Deno, the runtime platform
Deno isn’t just a runtime anymore; it’s a complete platform for building and running JavaScript systems. Here’s what’s built in:
- TypeScript and JSX support
- Granular permissions and sandboxing for secure execution
- A full
Language Server Protocol
(LSP), VS Code extension,
and
deno check
for type checking - Jupyter notebook integration with LSP-powered TypeScript type checking
deno compile
to generate standalone binaries- Strong Node/npm compatibility, including workspace support
- First-class observability via built-in OpenTelemetry, providing structured tracing out-of-the-box. This is an essential infrastructure piece, not an afterthought, as some have derided.
deno fmt
for auto-formatting JavaScript, TypeScript (and even CSS or SQL within template strings)- Fundamentally built on ES Modules and web standards
- A global deploy surface (via Deno Deploy)
- A publishing system (JSR) with open governance, a growing standard library, and excellent workspace support
You can write, run, test, deploy, and monitor - all with a single toolchain. We’ve been tightening integration. Fewer flags. Better defaults. Smaller gaps. The pieces work together better than ever before.

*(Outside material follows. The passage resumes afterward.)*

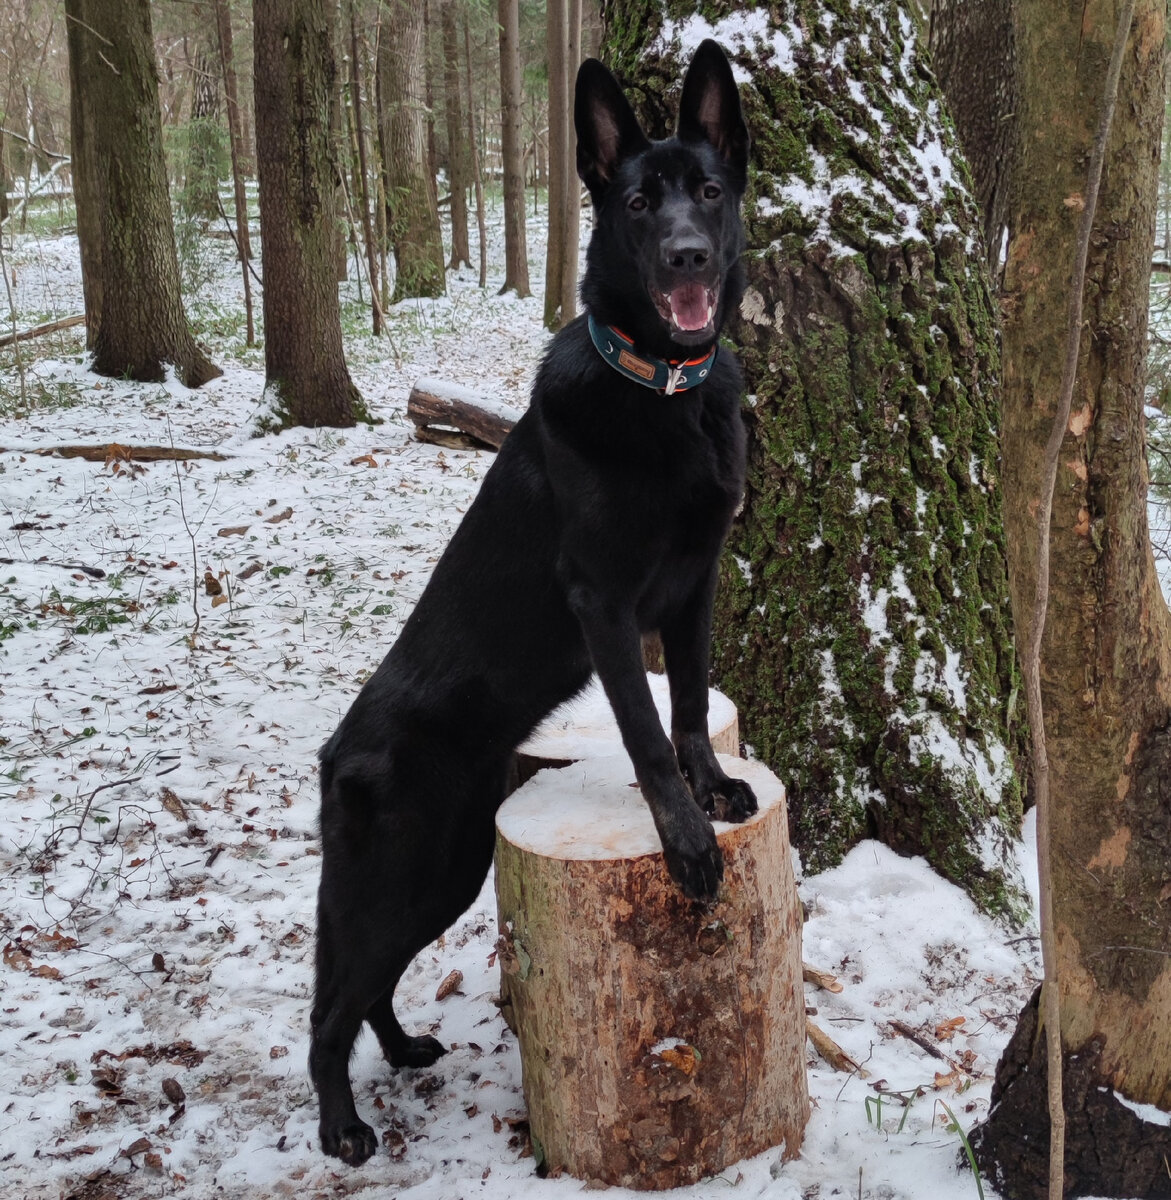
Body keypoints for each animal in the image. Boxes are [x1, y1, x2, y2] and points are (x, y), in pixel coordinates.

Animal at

We’re not chasing feature parity with other runtimes. We’re building a cohesive system. We’re trying to fundamentally improve JavaScript development. If we have faulted, it’s because we’ve stretched too far in this goal. But I don’t think anyone can argue that Deno isn’t striving for a better world for the world’s default programming language.
Why we’re doing this
Scripting languages are the ergonomic end-state for a large class of problems: business logic where engineering time is the limiting factor.
Ruby, Python, Lua, Perl, and JavaScript all follow that thread. But JavaScript is the one distributed on every device, with standards bodies, independent implementations across tech conglomerates, and a massive vibrant ecosystem. The scripting language with a future we believe is JavaScript (and TypeScript). It deserves a platform to match, not a patchwork of ad hoc tools. A single batteries included system.
Just like JavaScript gives you garbage collection and built-in arrays, Deno gives you a permissions system, a web server, observability, linting, and type safety - all out of the box. You don’t need to glue it together. Deno is the glue.
Looking ahead
We’re not winding down. We’re winding up.
We’re continuing to improve performance, compatibility, and polish across the platform. JSR is maturing. We’ve recently established an Open Governance Board and are actively working to transition JSR into an independent, community-driven foundation.
Our work in TC39 and WinterTC (formerly WinterCG) continues. We’re also actively challenging Oracle’s misleading JavaScript trademark. This is all part of our broad effort to improve and grow the JavaScript ecosystem.
We’re building new products based on everything we’ve learned from Deploy and KV, not yet released. They aim to make persistent, distributed applications simpler. More on that very soon.
We recognize that our silence has sometimes been a source of uncertainty, and we’re committed to improving our communication as we move forward with these exciting developments.
Thanks for reading. And to everyone building with Deno: thank you.